▸ **DOCUMENT SECTION**:
>>

On Thu, 7 Jun 2012 01:52:46 +0100, "Arfa Daily"
wrote:

How is electricity sold to the consumer in the U.S.


By the kw-hr. Rates vary by time of day, state, season, type of
service (residential, industrial, and commercial) and regulatory
gouging. There are local government owned utilizes (such as Los
Angeles Dept of Water and Power), independent investor owned utilities
(such as PG&E and Cal Edison), and power cooperatives, which buy bulk
kw-hrs, and resell the power to its members.

To keep it all looking sane, the federal government produces reports
on the cost of power that is intended to remind the power consumers of
their position in life.
http://www.eia.gov
http://www.eia.gov/electricity/monthly/

The May 2012 report. Note that the cost per kw-hr seems to be
missing:
http://www.eia.gov/electricity/monthly/pdf/epm.pdf
However, the new and improved data browser has it:
http://www.eia.gov/beta/enerdat/#/topic/7?agg=0,1&geo=g&endsec=vg&freq=M&start=200101&end= 201203&charted=1

Presumably it is by
the 'unit' of 1 kWh the same as here in the UK, but is the price constant
across the day, or is there an equivalent of the night-time economy period
that we have in the UK, where the per unit cost is significantly lower for
seven hours ?


In general, it's the same price all day. The exception are a few
large industrial plants and commercial buildings that have time-of-use
billing. The basic idea is to reduce energy use during peaks.
http://home.howstuffworks.com/timeofuse-electricity-rates.htm

And is the pricing structure 'simple' like it used to be here,
or a minefield of different tariffs that you can choose from, that make it
so complicated that you have to go onto a price comparison site to try to
get the best deal, and even then can't be sure that you've got it right ?


With normal billing, it's fairly simple. Consumer electricity is
divided into tiers. The low usage tiers are fairly economical.
However, if usage increases to tier 5, it can get really expensive.
The regular billing schedule:
http://www.pge.com/tariffs/ResElecCurrent.xls
The Time-of-Use version:
http://www.pge.com/tariffs/ResTOUCurrent.xls

And who do you buy it from ?

<<

▸ **GIVEN ENTRIES**:
>>

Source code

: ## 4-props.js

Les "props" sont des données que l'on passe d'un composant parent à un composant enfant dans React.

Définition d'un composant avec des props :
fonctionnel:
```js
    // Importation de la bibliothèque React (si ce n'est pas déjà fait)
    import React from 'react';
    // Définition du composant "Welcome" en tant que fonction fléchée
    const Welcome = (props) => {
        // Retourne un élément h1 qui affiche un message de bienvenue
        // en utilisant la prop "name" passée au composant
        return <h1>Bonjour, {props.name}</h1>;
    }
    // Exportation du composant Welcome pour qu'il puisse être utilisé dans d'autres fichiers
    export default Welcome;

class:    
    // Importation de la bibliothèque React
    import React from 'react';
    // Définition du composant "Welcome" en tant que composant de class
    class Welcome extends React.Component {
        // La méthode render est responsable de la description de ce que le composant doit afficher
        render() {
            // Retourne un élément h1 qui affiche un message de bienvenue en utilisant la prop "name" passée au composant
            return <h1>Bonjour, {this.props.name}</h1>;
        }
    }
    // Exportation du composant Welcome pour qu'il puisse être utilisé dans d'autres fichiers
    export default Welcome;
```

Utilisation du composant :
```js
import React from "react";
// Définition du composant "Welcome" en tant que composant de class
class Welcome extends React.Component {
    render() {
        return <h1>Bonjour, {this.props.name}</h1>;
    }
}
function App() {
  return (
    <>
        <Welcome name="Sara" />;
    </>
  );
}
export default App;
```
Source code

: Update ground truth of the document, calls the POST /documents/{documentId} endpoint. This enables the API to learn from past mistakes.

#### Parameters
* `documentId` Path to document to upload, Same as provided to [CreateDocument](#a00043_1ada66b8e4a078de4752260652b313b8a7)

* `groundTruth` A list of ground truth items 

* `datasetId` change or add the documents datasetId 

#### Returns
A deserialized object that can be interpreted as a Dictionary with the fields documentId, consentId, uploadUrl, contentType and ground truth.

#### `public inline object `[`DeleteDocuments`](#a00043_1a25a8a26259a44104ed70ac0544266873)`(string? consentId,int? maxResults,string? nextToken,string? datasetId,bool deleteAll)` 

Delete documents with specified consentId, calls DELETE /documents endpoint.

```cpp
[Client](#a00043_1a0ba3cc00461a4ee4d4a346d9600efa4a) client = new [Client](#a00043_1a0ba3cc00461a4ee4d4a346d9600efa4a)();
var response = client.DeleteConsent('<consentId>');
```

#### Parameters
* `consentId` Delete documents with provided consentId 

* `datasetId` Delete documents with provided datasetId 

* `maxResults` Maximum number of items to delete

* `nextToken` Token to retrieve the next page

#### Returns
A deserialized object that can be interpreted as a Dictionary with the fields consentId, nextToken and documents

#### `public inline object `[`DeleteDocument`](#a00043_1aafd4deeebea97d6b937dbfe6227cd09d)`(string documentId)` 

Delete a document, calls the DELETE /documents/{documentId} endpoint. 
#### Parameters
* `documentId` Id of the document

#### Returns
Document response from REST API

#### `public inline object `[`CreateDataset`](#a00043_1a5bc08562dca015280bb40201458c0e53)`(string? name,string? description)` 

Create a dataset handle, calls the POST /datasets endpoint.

<<

▸ **EXERCISE A**:
According to the post on U.S. electricity pricing, who has time-of-use billing?
▸ **EXERCISE B**:
From the post on U.S. electricity pricing, write out the passage between "How is electricity" and "position in life.", inclusive.

▸ **RESPONSE BOX A**:
A few large industrial plants and commercial buildings.

▸ **RESPONSE BOX B**:
How is electricity sold to the consumer in the U.S.


By the kw-hr. Rates vary by time of day, state, season, type of
service (residential, industrial, and commercial) and regulatory
gouging. There are local government owned utilizes (such as Los
Angeles Dept of Water and Power), independent investor owned utilities
(such as PG&E and Cal Edison), and power cooperatives, which buy bulk
kw-hrs, and resell the power to its members.

To keep it all looking sane, the federal government produces reports
on the cost of power that is intended to remind the power consumers of
their position in life.